Climat – Environnement

Pollution à Saint-Cyprien après un incendie en 2008 : le procès s'ouvre à Marseille

Par Justine Dincher, France Bleu Saint-Étienne Loire dimanche 16 octobre 2016 à 21:01

(photo d'illustration)
(photo d'illustration) - PHOTOPQR/VOIX DU NORD

En 2008, un gigantesque incendie s'était déclaré à Saint-Cyprien, dans la Loire, sur le site d'une entreprise de recyclage. Une pollution aux pesticides avait été constatée dans les environs, quelques jours plus tard. Plus de 2.000 bêtes avaient du être abattues. Le procès s'ouvre à Marseille.

8 ans après l'incendie, c'est l'heure du procès. Le 22 août 2008, un incendie dont l'origine n'a toujours pas été établie (criminelle ou accidentelle), s'était déclaré à Saint-Cyprien, sur le site de l'entreprise Vitale Recyclage. 30.000 mètres cubes de bois, notamment des palettes, étaient partie en fumée, d'après le maire. Les pompiers avaient mis 10 jours pour éteindre le feu.

Quelques jours plus tard, on découvrait que la nappe phréatique et l'air étaient pollués aux pesticides (PCB). L'enquête n'a jamais permis d'établir si cette pollution provenait bien de l'incendie de l'entreprise Vitale Recyclage. Il n'empêche que la commune a porté plainte. Le procès s'ouvre aujourd'hui. Les conséquences avaient été lourdes pour les agriculteurs.

2.000 têtes de bétail abattues

La viande et le lait produits dans le secteur avaient été interdits à la vente, à l'époque. Plus de 2.000 têtes de bétails ont du être abattues. "Cela avait été catastrophique", se souvient Gérard Gallot, le président de la FDSEA dans la Loire, "du jour au lendemain, les animaux ne pouvaient plus sortir des exploitations, le lait n'avait plus le droit d'être vendu, la situation est retombée sur les agriculteurs qui n'y étaient pour rien !".
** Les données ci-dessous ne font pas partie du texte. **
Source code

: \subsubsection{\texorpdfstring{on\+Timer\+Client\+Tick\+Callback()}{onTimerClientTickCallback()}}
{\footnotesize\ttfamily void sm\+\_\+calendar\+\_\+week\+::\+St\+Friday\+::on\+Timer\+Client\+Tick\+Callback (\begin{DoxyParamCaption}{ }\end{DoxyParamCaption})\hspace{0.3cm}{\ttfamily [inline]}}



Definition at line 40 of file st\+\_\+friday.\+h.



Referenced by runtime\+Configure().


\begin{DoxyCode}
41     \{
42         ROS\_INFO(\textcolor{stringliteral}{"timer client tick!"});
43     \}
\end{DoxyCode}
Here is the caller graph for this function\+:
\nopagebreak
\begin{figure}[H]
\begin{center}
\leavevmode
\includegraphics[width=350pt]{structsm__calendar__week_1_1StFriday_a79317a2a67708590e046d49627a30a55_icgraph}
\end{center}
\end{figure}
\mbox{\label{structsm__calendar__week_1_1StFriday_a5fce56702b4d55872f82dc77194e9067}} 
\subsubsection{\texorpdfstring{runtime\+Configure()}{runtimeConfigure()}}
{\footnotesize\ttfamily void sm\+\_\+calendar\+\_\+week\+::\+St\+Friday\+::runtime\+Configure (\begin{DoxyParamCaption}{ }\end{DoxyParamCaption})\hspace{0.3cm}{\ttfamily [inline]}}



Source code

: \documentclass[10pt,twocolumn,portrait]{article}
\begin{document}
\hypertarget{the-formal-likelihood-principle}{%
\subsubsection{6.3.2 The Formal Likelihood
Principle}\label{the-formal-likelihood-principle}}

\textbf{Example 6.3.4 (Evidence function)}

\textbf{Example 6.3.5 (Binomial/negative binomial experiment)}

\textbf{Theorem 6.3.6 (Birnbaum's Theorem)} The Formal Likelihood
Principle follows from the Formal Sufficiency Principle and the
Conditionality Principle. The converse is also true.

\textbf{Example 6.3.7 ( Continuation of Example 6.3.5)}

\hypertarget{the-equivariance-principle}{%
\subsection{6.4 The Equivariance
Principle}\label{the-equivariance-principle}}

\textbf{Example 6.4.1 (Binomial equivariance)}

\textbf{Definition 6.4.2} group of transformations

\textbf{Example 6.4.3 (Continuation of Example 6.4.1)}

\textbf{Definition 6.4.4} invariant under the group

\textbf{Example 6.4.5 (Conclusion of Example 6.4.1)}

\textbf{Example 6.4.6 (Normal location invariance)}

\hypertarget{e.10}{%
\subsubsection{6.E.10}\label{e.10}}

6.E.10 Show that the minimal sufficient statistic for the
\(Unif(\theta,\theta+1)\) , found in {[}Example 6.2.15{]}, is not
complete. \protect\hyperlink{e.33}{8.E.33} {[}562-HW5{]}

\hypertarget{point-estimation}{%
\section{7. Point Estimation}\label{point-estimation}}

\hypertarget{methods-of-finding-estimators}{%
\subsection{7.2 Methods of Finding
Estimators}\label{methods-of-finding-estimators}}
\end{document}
Le président de l'antenne syndicale de la Loire explique qu'aujourd'hui, "tout est rentré dans l'ordre", à quelques exceptions : "il a fallu re-labourer toutes les terres, certaines sont restées polluées et sont impropres à la culture, des bêtes sont toujours surveillées avec des analyses régulières". Gérard Gallot soutient la démarche de la commune. Il espère que des réparations seront faites.

"Il faut laver notre honneur"

La commune de Saint-Cyprien s'est portée partie civile dans cette affaire. Elle a porté plainte contre l'entreprise pour abandon et gestion irrégulière de déchets. D'après elle, l'entreprise n'avait pas les arrêtés préfectoraux nécessaires. Elle aurait dépassé le seuil de stockage de bois autorisé, d'après le maire, Marc Archer, et elle n'aurait pas respecté les consignes pour traiter les suites de l'incendie.

Après un renvoi l'an dernier, le dossier passe de nouveau devant le tribunal correctionnel de Marseille lundi. Pour le maire, ce procès est avant tout symbolique. Il veut que la commune soit reconnue en tant que victime. "Cela suffit ! Il est temps de laver notre honneur", explique-t'il. Il veut que "les pollueurs paient". En 2008, sa commune a beaucoup perdu : "un village sali, mangé à toutes les sauces depuis huit ans". La pollution aux PCB, découverte après l'incendie, a également suscité beaucoup d'anxiété chez les habitants, d'après Marc Archer.

La commune demandera 150.000 euros de réparation à la société Vitale recyclage. Sa demande a peu de chance d'aboutir, il le sait. L'entreprise mise en cause n'est plus solvable aujourd'hui.